BEGIN Provided records

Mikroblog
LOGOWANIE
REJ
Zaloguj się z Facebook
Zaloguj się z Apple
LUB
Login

END Provided records
BEGIN Provided records

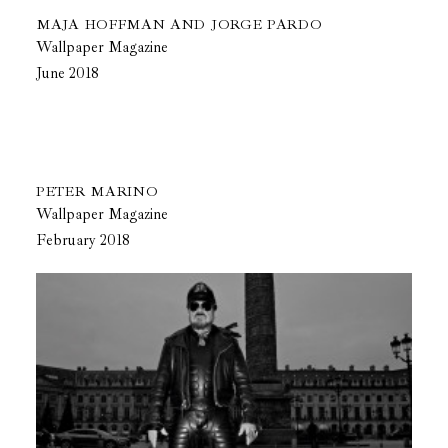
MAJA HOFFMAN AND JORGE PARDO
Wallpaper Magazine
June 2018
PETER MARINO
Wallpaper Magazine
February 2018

END Provided records

Task directions: Determine how many lines in the listing above hold the word "Zaloguj", and reply with that number only.

Exercise output: 2